1. MAKING COLLABORATION WORK FOR YOU, WHEREVER YOU ARE
Remote working offers employees fewer opportunities to talk and network with their colleagues, and some experience it like social isolation. But, there are so many tools and benefits out there today to keep the connections flowing, that it just requires a change in thought from the physical to the virtual job.
Instant messaging and collaboration technology offer instant (video) communication channels for your employees in a secure, connected way that spans devices and locations.
Top tip: Don’t be afraid to have informal chats just like you would have in the office kitchen or at the proverbial water cooler! Or even schedule a 15-minute remote coffee break with a work colleague to catch up on your day / programmes!
2. NAVIGATING VIRTUAL CONNECTIONS
Over 60% of home workers report that the biggest challenges they face in virtual meetings are interruptions / being talked over, or technical issues interfering with connectivity.
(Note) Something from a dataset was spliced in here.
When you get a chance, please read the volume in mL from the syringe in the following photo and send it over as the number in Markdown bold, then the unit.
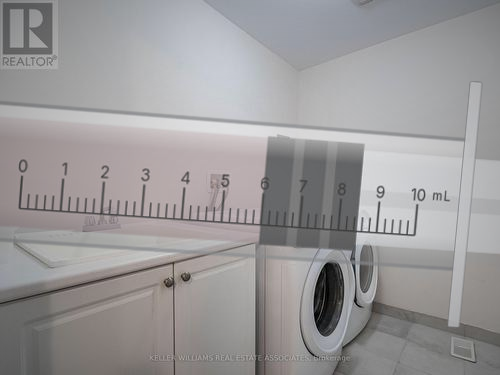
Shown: **6** mL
But there’s no need to let your lack of physicality impact how you would normally contribute to a meeting.
Make sure you have prepped and tested your collaboration tools in advance to avoid live issues on the job – many systems have test features for this very reason.
Top tip: If hosting a meeting virtually feels unnatural to you, start the meeting by agreeing processes or a system to ensure the people involved gets an equal amount of time to speak, and follow an agenda to keep focused.
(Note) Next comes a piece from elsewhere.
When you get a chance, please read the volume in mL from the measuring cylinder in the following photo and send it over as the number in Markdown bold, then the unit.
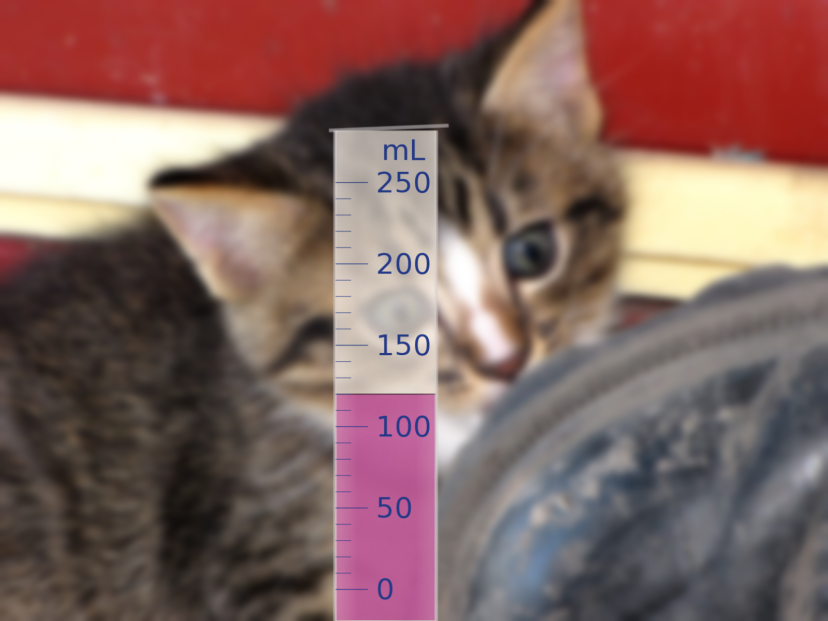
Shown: **120** mL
3. MANAGING WORK-HOME BOUNDARIES
Teleworkers operating their job from a home office or remotely often find that the lack of a physical and psychological separation between their personal and professional domains can cloud the expectations on both sides.
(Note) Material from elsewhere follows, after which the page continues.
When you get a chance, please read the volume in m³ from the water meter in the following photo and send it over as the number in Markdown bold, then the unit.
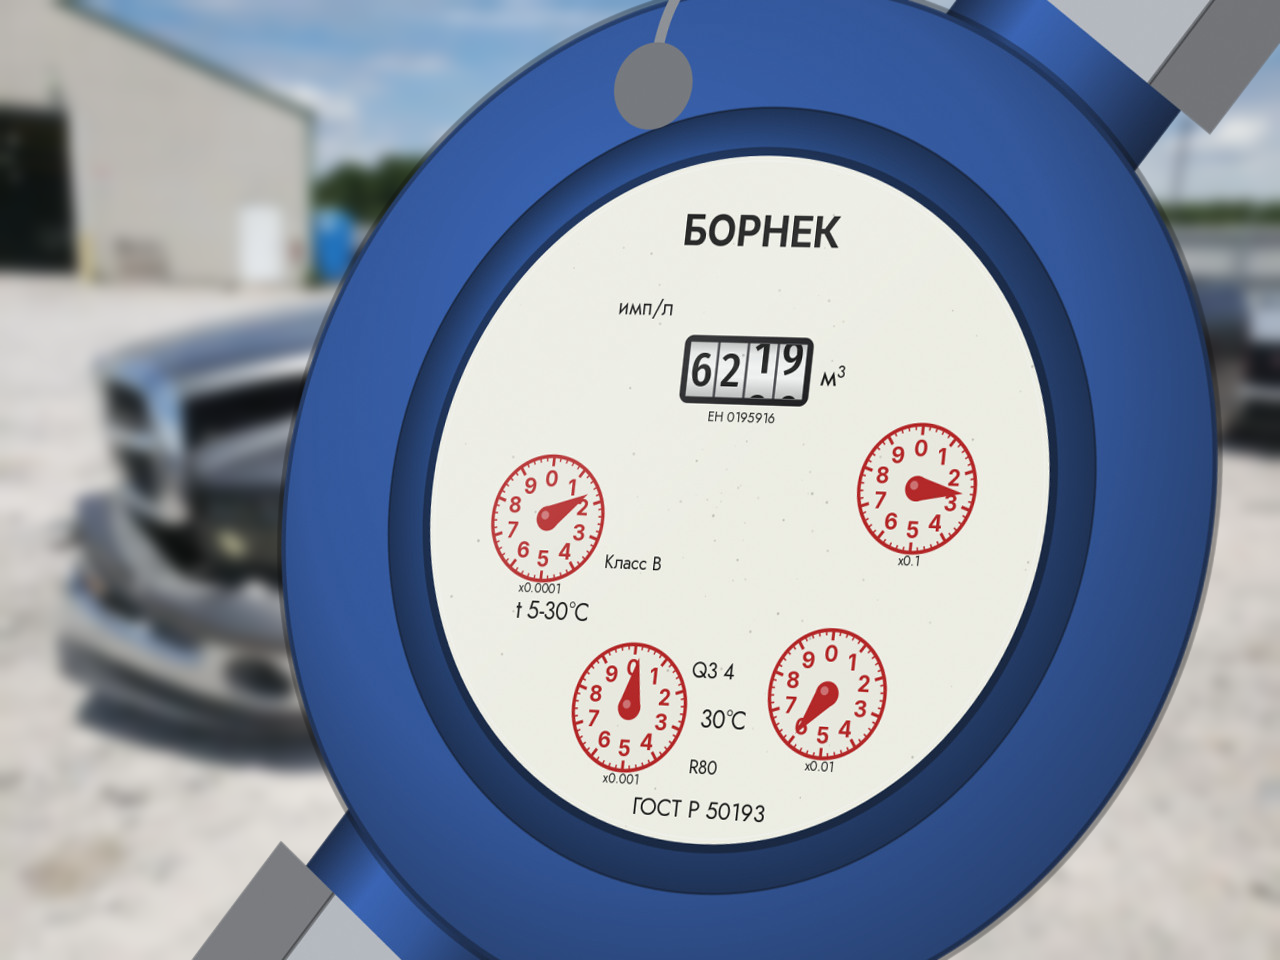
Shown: **6219.2601** m³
Whilst it is an adjustment for everyone, the easiest way to approach this is to be open about your plans, so that your housemates / family / people know in advance what to expect, and that instances such as a closed door mean do not disturb while working, for example.
Top tip: Set your working hours during the week, and keep to them. That includes getting dressed in the morning, and setting yourself reasonable break times throughout the day to allow for personal responsibilities – the rest of the time is focused on your job.
4. STAYING PRODUCTIVE ON YOUR OWN
There can often be hesitation around flexible work arrangements and productivity, with managers and employers unduly worried that job performance will suffer if their employees aren’t closely monitored.
The good news is that statistics show that companies that allow remote working have 25% lower employee turnover than those that don’t – so once the trust is there, it rewards itself! But if your employer or company is one of those who still needs convincing, then set up regular check-ins and KPIs, so that your productivity is proven by results rather than being “seen to be available.”
If you struggle with self-motivation as a home office worker, then try defining a ‘working zone’ – this can be your office desk, or a space at your kitchen table, or even in your garden – just somewhere that you associate with getting work done.
Top tip: Try working in a different room to where you will start / end your day, so you can have a psychological transition ‘to’ and ‘from’ work.